## TASK DATA
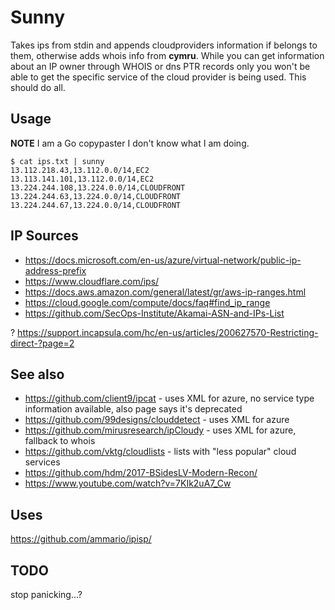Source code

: * Sunny
Takes ips from stdin and appends cloudproviders information if belongs to them, otherwise adds whois info from *cymru*. While you can get information about an IP owner through WHOIS or dns PTR records only you won't be able to get the specific service of the cloud provider is being used. This should do all.
** Usage
**NOTE** I am a Go copypaster I don't know what I am doing.
#+begin_src
$ cat ips.txt | sunny
13.112.218.43,13.112.0.0/14,EC2
13.113.141.101,13.112.0.0/14,EC2
13.224.244.108,13.224.0.0/14,CLOUDFRONT
13.224.244.63,13.224.0.0/14,CLOUDFRONT
13.224.244.67,13.224.0.0/14,CLOUDFRONT
#+end_src
** IP Sources
- https://docs.microsoft.com/en-us/azure/virtual-network/public-ip-address-prefix
- https://www.cloudflare.com/ips/
- https://docs.aws.amazon.com/general/latest/gr/aws-ip-ranges.html
- https://cloud.google.com/compute/docs/faq#find_ip_range
- https://github.com/SecOps-Institute/Akamai-ASN-and-IPs-List
? https://support.incapsula.com/hc/en-us/articles/200627570-Restricting-direct-?page=2
** See also
- https://github.com/client9/ipcat - uses XML for azure, no service type information available, also page says it's deprecated
- https://github.com/99designs/clouddetect - uses XML for azure
- https://github.com/mirusresearch/ipCloudy - uses XML for azure, fallback to whois
- https://github.com/vktg/cloudlists - lists with "less popular" cloud services
- https://github.com/hdm/2017-BSidesLV-Modern-Recon/
- https://www.youtube.com/watch?v=7KIk2uA7_Cw
** Uses
 https://github.com/ammario/ipisp/
** TODO
stop panicking...?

## WHAT TO PRODUCE
Every line of the material must be repeated exactly; pictures stay out.

## TASK OUTPUT
Source code

: * Sunny
Takes ips from stdin and appends cloudproviders information if belongs to them, otherwise adds whois info from *cymru*. While you can get information about an IP owner through WHOIS or dns PTR records only you won't be able to get the specific service of the cloud provider is being used. This should do all.
** Usage
**NOTE** I am a Go copypaster I don't know what I am doing.
#+begin_src
$ cat ips.txt | sunny
13.112.218.43,13.112.0.0/14,EC2
13.113.141.101,13.112.0.0/14,EC2
13.224.244.108,13.224.0.0/14,CLOUDFRONT
13.224.244.63,13.224.0.0/14,CLOUDFRONT
13.224.244.67,13.224.0.0/14,CLOUDFRONT
#+end_src
** IP Sources
- https://docs.microsoft.com/en-us/azure/virtual-network/public-ip-address-prefix
- https://www.cloudflare.com/ips/
- https://docs.aws.amazon.com/general/latest/gr/aws-ip-ranges.html
- https://cloud.google.com/compute/docs/faq#find_ip_range
- https://github.com/SecOps-Institute/Akamai-ASN-and-IPs-List
? https://support.incapsula.com/hc/en-us/articles/200627570-Restricting-direct-?page=2
** See also
- https://github.com/client9/ipcat - uses XML for azure, no service type information available, also page says it's deprecated
- https://github.com/99designs/clouddetect - uses XML for azure
- https://github.com/mirusresearch/ipCloudy - uses XML for azure, fallback to whois
- https://github.com/vktg/cloudlists - lists with "less popular" cloud services
- https://github.com/hdm/2017-BSidesLV-Modern-Recon/
- https://www.youtube.com/watch?v=7KIk2uA7_Cw
** Uses
 https://github.com/ammario/ipisp/
** TODO
stop panicking...?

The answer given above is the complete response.